The process was mesmerizing and almost surreal. First, all of the lights were turned off. Then, the large block of 8,000-watt daylight photo lamps, suspended above the glass were slowly turned on and lowered from the ceiling. A total of 32 lights brighten the glass square that, going from a bright blue to an almost-blinding clear glow, the entire building was hollow and silent, except for a low hum.

The crash itself was over within milliseconds. There was a click of engagement, the whir of them speeding up, the cars disengaged from their tracks and they collided. The metal crunched, glass shattered, and airbags deployed. It sounded painful and two oddly painted bodies were left awkwardly perched in their final resting position.

It wasn't a comfortable sight. The vehicles were mangled and the crash test dummies were left hanging in their seatbelts. Blue "lipstick" and green "mascara" marks were left on the S80's already deflated airbags, various windows were blown out, and body panels were buckled. The cars looked totaled.

And it was all caught on tape. Thirty high-speed cameras simultaneously recorded every millisecond of the accident from above, alongside, and beneath the accident point. Capturing as many as 3000 frames per second, the film will be analyzed and compared to the data that was collected from the various sensors that were placed on each of the cars.

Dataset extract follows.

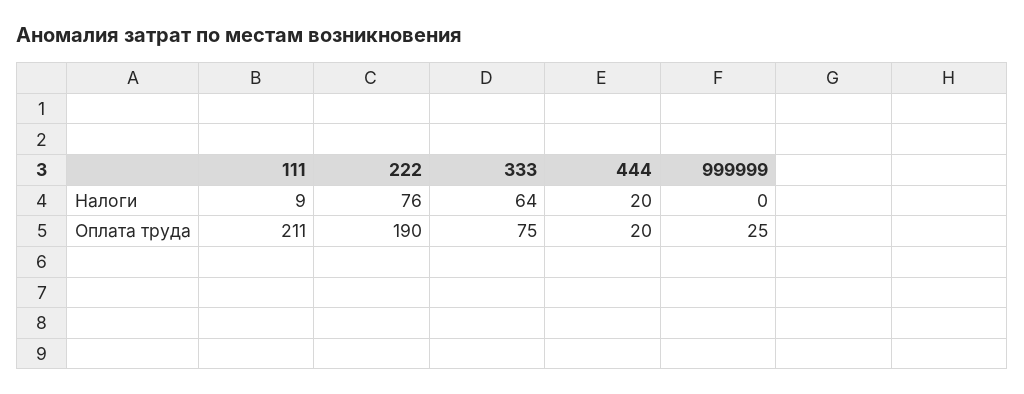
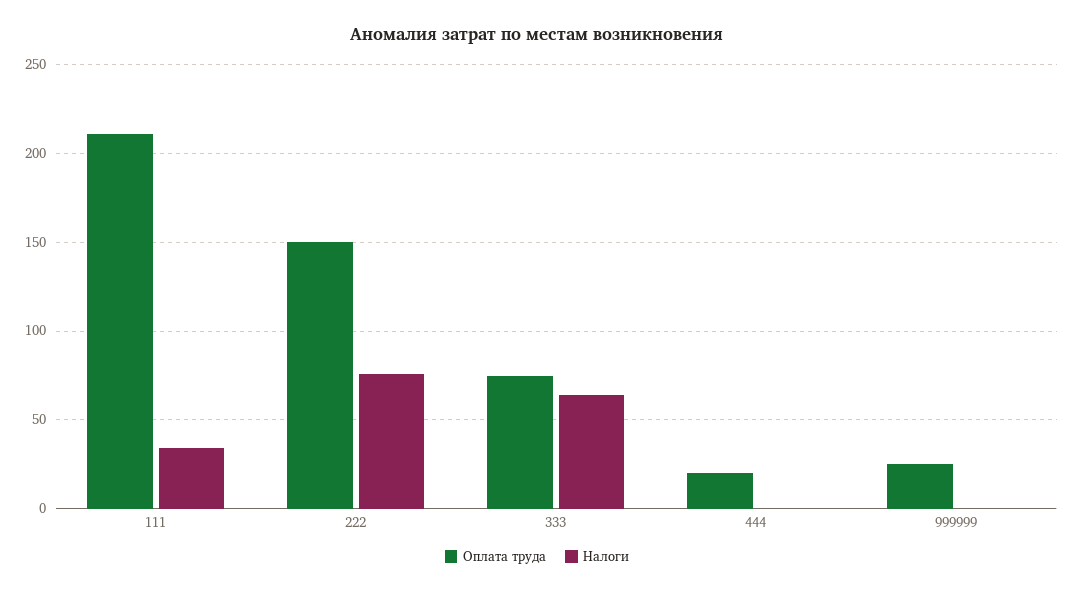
Налоги, 111: 9 -> 35
Налоги, 444: 20 -> 0
Оплата труда, 222: 190 -> 150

As a result of the new Safety Center…

Will safer, stronger, smarter cars be built? Absolutely. Will every accident prove survivable? No. Why? Because, regardless of how well a vehicle is built, materials and the human body are only able to withstand a certain amount of force, regardless of how many cushions there are to pad them. So, what will probably prove to be the best resource that the new Safety Center will produce? Knowledge. And with that knowledge, better reactive and proactive safety systems will be refined and invented, and more people will be saved from injury or death.